=== Work required ===
Rewrite the listing below with every instance of "#famille" replaced by "#family", leaving all other text as it stands.

=== Data to use ===
== Segment start ==

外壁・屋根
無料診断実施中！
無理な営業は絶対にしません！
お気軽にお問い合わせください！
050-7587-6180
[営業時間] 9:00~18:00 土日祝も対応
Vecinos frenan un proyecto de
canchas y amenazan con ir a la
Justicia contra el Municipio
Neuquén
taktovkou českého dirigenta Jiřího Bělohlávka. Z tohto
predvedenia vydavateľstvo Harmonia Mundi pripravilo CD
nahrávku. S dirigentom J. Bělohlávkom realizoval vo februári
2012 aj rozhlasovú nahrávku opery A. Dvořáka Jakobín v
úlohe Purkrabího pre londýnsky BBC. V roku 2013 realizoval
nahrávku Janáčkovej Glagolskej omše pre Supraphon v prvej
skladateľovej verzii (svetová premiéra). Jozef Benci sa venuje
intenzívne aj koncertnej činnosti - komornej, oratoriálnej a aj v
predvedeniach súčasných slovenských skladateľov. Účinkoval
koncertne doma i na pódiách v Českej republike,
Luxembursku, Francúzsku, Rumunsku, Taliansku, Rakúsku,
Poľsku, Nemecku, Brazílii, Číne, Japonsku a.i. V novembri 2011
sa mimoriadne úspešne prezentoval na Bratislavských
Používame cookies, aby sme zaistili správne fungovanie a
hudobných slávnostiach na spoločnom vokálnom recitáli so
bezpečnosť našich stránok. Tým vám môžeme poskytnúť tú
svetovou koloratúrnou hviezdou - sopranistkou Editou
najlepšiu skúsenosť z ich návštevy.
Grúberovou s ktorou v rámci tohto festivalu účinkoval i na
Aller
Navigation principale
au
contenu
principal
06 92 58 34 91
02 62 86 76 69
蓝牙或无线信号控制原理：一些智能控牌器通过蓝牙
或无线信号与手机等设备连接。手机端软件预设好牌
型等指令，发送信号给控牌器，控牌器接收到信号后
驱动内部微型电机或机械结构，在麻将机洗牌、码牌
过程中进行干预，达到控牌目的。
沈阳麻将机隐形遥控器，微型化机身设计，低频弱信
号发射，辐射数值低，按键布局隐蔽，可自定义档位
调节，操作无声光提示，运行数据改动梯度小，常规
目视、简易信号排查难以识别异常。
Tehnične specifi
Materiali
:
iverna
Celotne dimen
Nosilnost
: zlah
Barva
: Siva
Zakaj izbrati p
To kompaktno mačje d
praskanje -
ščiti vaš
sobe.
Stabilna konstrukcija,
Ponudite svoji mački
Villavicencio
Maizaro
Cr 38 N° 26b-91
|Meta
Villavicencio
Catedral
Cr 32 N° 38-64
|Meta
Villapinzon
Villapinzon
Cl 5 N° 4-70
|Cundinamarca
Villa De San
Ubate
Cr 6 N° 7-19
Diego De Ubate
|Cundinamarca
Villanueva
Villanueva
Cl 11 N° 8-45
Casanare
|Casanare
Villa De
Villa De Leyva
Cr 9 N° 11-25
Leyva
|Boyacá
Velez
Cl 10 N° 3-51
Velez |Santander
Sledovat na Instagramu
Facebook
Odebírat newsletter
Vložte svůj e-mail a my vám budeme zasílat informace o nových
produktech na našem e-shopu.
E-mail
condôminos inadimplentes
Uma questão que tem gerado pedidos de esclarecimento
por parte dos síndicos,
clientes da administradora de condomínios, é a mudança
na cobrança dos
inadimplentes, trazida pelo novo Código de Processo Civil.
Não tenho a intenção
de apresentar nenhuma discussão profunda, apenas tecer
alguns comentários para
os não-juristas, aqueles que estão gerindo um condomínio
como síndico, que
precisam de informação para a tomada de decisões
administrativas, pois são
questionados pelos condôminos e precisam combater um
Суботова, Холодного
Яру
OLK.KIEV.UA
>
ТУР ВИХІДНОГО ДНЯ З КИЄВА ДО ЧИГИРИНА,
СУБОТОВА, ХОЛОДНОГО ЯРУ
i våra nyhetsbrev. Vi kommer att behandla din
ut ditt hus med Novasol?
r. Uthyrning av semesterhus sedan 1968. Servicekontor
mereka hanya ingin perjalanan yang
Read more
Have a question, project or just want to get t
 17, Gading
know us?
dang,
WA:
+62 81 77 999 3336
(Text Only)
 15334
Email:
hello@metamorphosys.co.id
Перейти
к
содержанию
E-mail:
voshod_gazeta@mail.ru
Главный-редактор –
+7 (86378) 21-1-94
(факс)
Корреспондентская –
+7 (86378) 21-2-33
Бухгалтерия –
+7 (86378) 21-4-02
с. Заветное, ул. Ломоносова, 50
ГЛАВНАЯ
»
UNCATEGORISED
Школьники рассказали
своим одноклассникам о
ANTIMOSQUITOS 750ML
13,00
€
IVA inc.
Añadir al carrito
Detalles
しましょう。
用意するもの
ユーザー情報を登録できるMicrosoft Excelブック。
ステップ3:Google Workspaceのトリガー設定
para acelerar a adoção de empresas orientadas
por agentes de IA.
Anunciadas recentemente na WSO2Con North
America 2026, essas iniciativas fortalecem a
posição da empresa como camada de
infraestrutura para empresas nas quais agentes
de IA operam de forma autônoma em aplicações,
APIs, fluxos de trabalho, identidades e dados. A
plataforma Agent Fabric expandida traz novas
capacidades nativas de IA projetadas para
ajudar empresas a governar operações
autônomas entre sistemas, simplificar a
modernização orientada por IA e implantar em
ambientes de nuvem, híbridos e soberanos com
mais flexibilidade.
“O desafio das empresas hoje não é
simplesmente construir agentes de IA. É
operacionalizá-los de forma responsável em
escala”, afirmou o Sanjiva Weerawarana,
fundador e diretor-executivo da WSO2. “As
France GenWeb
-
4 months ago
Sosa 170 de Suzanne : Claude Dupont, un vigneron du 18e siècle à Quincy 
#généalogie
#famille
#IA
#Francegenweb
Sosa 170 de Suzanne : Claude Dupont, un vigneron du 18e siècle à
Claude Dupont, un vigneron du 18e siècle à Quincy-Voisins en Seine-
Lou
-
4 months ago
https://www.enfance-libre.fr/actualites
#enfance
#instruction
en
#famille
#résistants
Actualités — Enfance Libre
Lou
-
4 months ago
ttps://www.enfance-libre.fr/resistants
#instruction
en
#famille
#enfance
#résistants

== Segment end ==

=== Result for this task ===
外壁・屋根
無料診断実施中！
無理な営業は絶対にしません！
お気軽にお問い合わせください！
050-7587-6180
[営業時間] 9:00~18:00 土日祝も対応
Vecinos frenan un proyecto de
canchas y amenazan con ir a la
Justicia contra el Municipio
Neuquén
taktovkou českého dirigenta Jiřího Bělohlávka. Z tohto
predvedenia vydavateľstvo Harmonia Mundi pripravilo CD
nahrávku. S dirigentom J. Bělohlávkom realizoval vo februári
2012 aj rozhlasovú nahrávku opery A. Dvořáka Jakobín v
úlohe Purkrabího pre londýnsky BBC. V roku 2013 realizoval
nahrávku Janáčkovej Glagolskej omše pre Supraphon v prvej
skladateľovej verzii (svetová premiéra). Jozef Benci sa venuje
intenzívne aj koncertnej činnosti - komornej, oratoriálnej a aj v
predvedeniach súčasných slovenských skladateľov. Účinkoval
koncertne doma i na pódiách v Českej republike,
Luxembursku, Francúzsku, Rumunsku, Taliansku, Rakúsku,
Poľsku, Nemecku, Brazílii, Číne, Japonsku a.i. V novembri 2011
sa mimoriadne úspešne prezentoval na Bratislavských
Používame cookies, aby sme zaistili správne fungovanie a
hudobných slávnostiach na spoločnom vokálnom recitáli so
bezpečnosť našich stránok. Tým vám môžeme poskytnúť tú
svetovou koloratúrnou hviezdou - sopranistkou Editou
najlepšiu skúsenosť z ich návštevy.
Grúberovou s ktorou v rámci tohto festivalu účinkoval i na
Aller
Navigation principale
au
contenu
principal
06 92 58 34 91
02 62 86 76 69
蓝牙或无线信号控制原理：一些智能控牌器通过蓝牙
或无线信号与手机等设备连接。手机端软件预设好牌
型等指令，发送信号给控牌器，控牌器接收到信号后
驱动内部微型电机或机械结构，在麻将机洗牌、码牌
过程中进行干预，达到控牌目的。
沈阳麻将机隐形遥控器，微型化机身设计，低频弱信
号发射，辐射数值低，按键布局隐蔽，可自定义档位
调节，操作无声光提示，运行数据改动梯度小，常规
目视、简易信号排查难以识别异常。
Tehnične specifi
Materiali
:
iverna
Celotne dimen
Nosilnost
: zlah
Barva
: Siva
Zakaj izbrati p
To kompaktno mačje d
praskanje -
ščiti vaš
sobe.
Stabilna konstrukcija,
Ponudite svoji mački
Villavicencio
Maizaro
Cr 38 N° 26b-91
|Meta
Villavicencio
Catedral
Cr 32 N° 38-64
|Meta
Villapinzon
Villapinzon
Cl 5 N° 4-70
|Cundinamarca
Villa De San
Ubate
Cr 6 N° 7-19
Diego De Ubate
|Cundinamarca
Villanueva
Villanueva
Cl 11 N° 8-45
Casanare
|Casanare
Villa De
Villa De Leyva
Cr 9 N° 11-25
Leyva
|Boyacá
Velez
Cl 10 N° 3-51
Velez |Santander
Sledovat na Instagramu
Facebook
Odebírat newsletter
Vložte svůj e-mail a my vám budeme zasílat informace o nových
produktech na našem e-shopu.
E-mail
condôminos inadimplentes
Uma questão que tem gerado pedidos de esclarecimento
por parte dos síndicos,
clientes da administradora de condomínios, é a mudança
na cobrança dos
inadimplentes, trazida pelo novo Código de Processo Civil.
Não tenho a intenção
de apresentar nenhuma discussão profunda, apenas tecer
alguns comentários para
os não-juristas, aqueles que estão gerindo um condomínio
como síndico, que
precisam de informação para a tomada de decisões
administrativas, pois são
questionados pelos condôminos e precisam combater um
Суботова, Холодного
Яру
OLK.KIEV.UA
>
ТУР ВИХІДНОГО ДНЯ З КИЄВА ДО ЧИГИРИНА,
СУБОТОВА, ХОЛОДНОГО ЯРУ
i våra nyhetsbrev. Vi kommer att behandla din
ut ditt hus med Novasol?
r. Uthyrning av semesterhus sedan 1968. Servicekontor
mereka hanya ingin perjalanan yang
Read more
Have a question, project or just want to get t
 17, Gading
know us?
dang,
WA:
+62 81 77 999 3336
(Text Only)
 15334
Email:
hello@metamorphosys.co.id
Перейти
к
содержанию
E-mail:
voshod_gazeta@mail.ru
Главный-редактор –
+7 (86378) 21-1-94
(факс)
Корреспондентская –
+7 (86378) 21-2-33
Бухгалтерия –
+7 (86378) 21-4-02
с. Заветное, ул. Ломоносова, 50
ГЛАВНАЯ
»
UNCATEGORISED
Школьники рассказали
своим одноклассникам о
ANTIMOSQUITOS 750ML
13,00
€
IVA inc.
Añadir al carrito
Detalles
しましょう。
用意するもの
ユーザー情報を登録できるMicrosoft Excelブック。
ステップ3:Google Workspaceのトリガー設定
para acelerar a adoção de empresas orientadas
por agentes de IA.
Anunciadas recentemente na WSO2Con North
America 2026, essas iniciativas fortalecem a
posição da empresa como camada de
infraestrutura para empresas nas quais agentes
de IA operam de forma autônoma em aplicações,
APIs, fluxos de trabalho, identidades e dados. A
plataforma Agent Fabric expandida traz novas
capacidades nativas de IA projetadas para
ajudar empresas a governar operações
autônomas entre sistemas, simplificar a
modernização orientada por IA e implantar em
ambientes de nuvem, híbridos e soberanos com
mais flexibilidade.
“O desafio das empresas hoje não é
simplesmente construir agentes de IA. É
operacionalizá-los de forma responsável em
escala”, afirmou o Sanjiva Weerawarana,
fundador e diretor-executivo da WSO2. “As
France GenWeb
-
4 months ago
Sosa 170 de Suzanne : Claude Dupont, un vigneron du 18e siècle à Quincy 
#généalogie
#family
#IA
#Francegenweb
Sosa 170 de Suzanne : Claude Dupont, un vigneron du 18e siècle à
Claude Dupont, un vigneron du 18e siècle à Quincy-Voisins en Seine-
Lou
-
4 months ago
https://www.enfance-libre.fr/actualites
#enfance
#instruction
en
#family
#résistants
Actualités — Enfance Libre
Lou
-
4 months ago
ttps://www.enfance-libre.fr/resistants
#instruction
en
#family
#enfance
#résistants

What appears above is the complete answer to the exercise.